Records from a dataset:
* * *

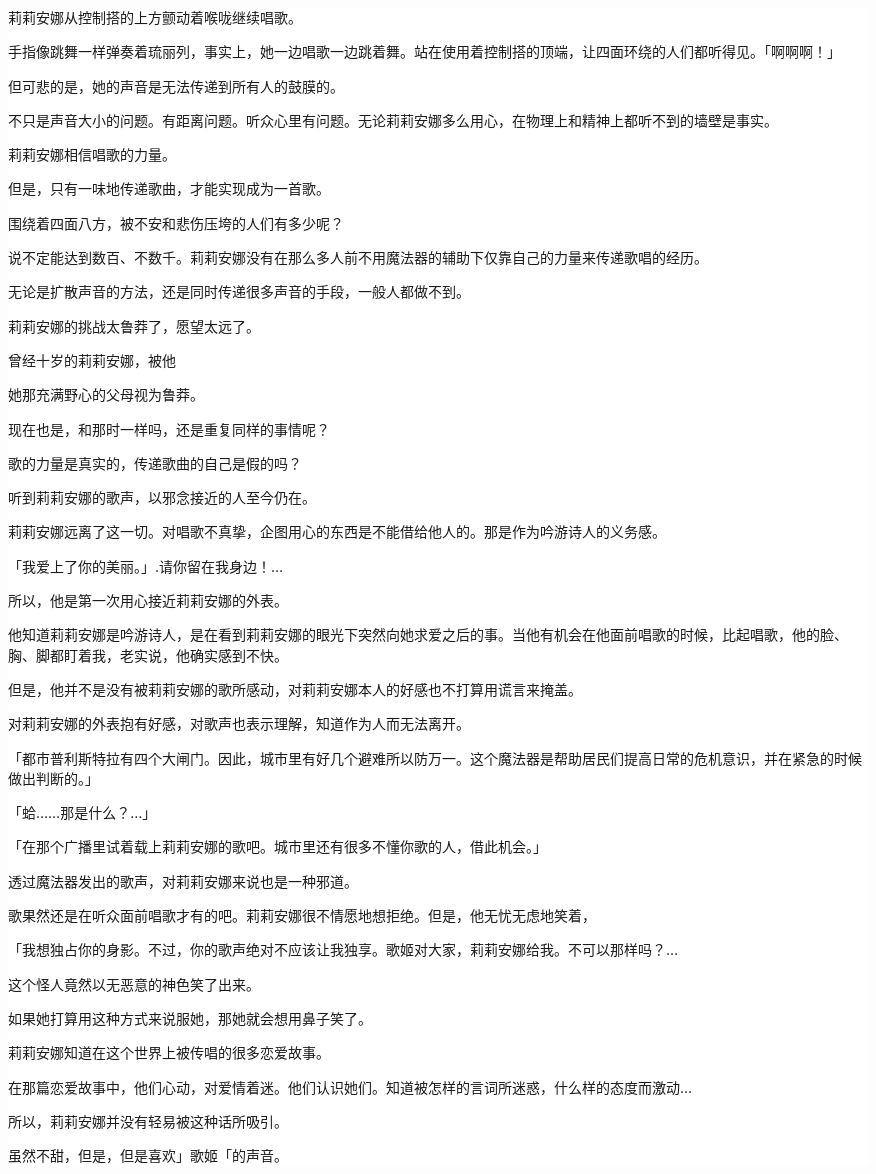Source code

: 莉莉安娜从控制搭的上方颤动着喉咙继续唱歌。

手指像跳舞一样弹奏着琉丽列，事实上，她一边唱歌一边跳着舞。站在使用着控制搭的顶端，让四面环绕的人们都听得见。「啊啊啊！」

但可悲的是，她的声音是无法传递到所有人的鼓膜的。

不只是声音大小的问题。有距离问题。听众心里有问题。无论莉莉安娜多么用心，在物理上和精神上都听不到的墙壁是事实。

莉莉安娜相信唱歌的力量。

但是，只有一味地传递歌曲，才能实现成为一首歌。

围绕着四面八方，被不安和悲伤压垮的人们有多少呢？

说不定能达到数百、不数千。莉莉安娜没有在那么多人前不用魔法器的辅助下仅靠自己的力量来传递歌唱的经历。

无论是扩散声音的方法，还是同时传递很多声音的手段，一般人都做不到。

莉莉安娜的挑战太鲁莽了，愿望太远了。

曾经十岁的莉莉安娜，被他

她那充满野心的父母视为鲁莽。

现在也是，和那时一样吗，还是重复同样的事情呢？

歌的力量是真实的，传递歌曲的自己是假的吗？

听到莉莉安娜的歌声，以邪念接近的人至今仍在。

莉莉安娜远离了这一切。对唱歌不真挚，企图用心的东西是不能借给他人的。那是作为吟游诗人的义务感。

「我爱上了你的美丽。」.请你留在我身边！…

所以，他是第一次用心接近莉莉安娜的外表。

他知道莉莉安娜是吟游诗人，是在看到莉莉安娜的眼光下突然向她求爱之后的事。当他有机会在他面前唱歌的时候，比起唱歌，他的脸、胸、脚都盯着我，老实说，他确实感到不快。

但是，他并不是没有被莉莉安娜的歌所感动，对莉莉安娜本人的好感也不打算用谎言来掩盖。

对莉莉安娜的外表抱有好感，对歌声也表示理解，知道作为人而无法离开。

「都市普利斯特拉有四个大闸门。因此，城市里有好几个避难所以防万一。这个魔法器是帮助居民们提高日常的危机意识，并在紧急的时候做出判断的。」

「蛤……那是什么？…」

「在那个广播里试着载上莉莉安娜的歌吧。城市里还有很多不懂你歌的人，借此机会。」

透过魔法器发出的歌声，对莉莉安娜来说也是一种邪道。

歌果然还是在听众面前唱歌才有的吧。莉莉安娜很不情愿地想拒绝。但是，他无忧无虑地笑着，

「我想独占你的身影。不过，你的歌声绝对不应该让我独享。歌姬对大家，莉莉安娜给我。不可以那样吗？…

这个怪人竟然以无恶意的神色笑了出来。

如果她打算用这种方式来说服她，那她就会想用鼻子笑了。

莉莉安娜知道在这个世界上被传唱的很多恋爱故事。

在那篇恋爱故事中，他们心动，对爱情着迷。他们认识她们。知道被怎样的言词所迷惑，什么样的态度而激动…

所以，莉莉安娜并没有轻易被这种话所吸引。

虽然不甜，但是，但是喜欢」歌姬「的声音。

* * *

→ The problem
Give every line of the records above again, exactly, and omit the pictures.

→ Your response
Source code

: 莉莉安娜从控制搭的上方颤动着喉咙继续唱歌。

手指像跳舞一样弹奏着琉丽列，事实上，她一边唱歌一边跳着舞。站在使用着控制搭的顶端，让四面环绕的人们都听得见。「啊啊啊！」

但可悲的是，她的声音是无法传递到所有人的鼓膜的。

不只是声音大小的问题。有距离问题。听众心里有问题。无论莉莉安娜多么用心，在物理上和精神上都听不到的墙壁是事实。

莉莉安娜相信唱歌的力量。

但是，只有一味地传递歌曲，才能实现成为一首歌。

围绕着四面八方，被不安和悲伤压垮的人们有多少呢？

说不定能达到数百、不数千。莉莉安娜没有在那么多人前不用魔法器的辅助下仅靠自己的力量来传递歌唱的经历。

无论是扩散声音的方法，还是同时传递很多声音的手段，一般人都做不到。

莉莉安娜的挑战太鲁莽了，愿望太远了。

曾经十岁的莉莉安娜，被他

她那充满野心的父母视为鲁莽。

现在也是，和那时一样吗，还是重复同样的事情呢？

歌的力量是真实的，传递歌曲的自己是假的吗？

听到莉莉安娜的歌声，以邪念接近的人至今仍在。

莉莉安娜远离了这一切。对唱歌不真挚，企图用心的东西是不能借给他人的。那是作为吟游诗人的义务感。

「我爱上了你的美丽。」.请你留在我身边！…

所以，他是第一次用心接近莉莉安娜的外表。

他知道莉莉安娜是吟游诗人，是在看到莉莉安娜的眼光下突然向她求爱之后的事。当他有机会在他面前唱歌的时候，比起唱歌，他的脸、胸、脚都盯着我，老实说，他确实感到不快。

但是，他并不是没有被莉莉安娜的歌所感动，对莉莉安娜本人的好感也不打算用谎言来掩盖。

对莉莉安娜的外表抱有好感，对歌声也表示理解，知道作为人而无法离开。

「都市普利斯特拉有四个大闸门。因此，城市里有好几个避难所以防万一。这个魔法器是帮助居民们提高日常的危机意识，并在紧急的时候做出判断的。」

「蛤……那是什么？…」

「在那个广播里试着载上莉莉安娜的歌吧。城市里还有很多不懂你歌的人，借此机会。」

透过魔法器发出的歌声，对莉莉安娜来说也是一种邪道。

歌果然还是在听众面前唱歌才有的吧。莉莉安娜很不情愿地想拒绝。但是，他无忧无虑地笑着，

「我想独占你的身影。不过，你的歌声绝对不应该让我独享。歌姬对大家，莉莉安娜给我。不可以那样吗？…

这个怪人竟然以无恶意的神色笑了出来。

如果她打算用这种方式来说服她，那她就会想用鼻子笑了。

莉莉安娜知道在这个世界上被传唱的很多恋爱故事。

在那篇恋爱故事中，他们心动，对爱情着迷。他们认识她们。知道被怎样的言词所迷惑，什么样的态度而激动…

所以，莉莉安娜并没有轻易被这种话所吸引。

虽然不甜，但是，但是喜欢」歌姬「的声音。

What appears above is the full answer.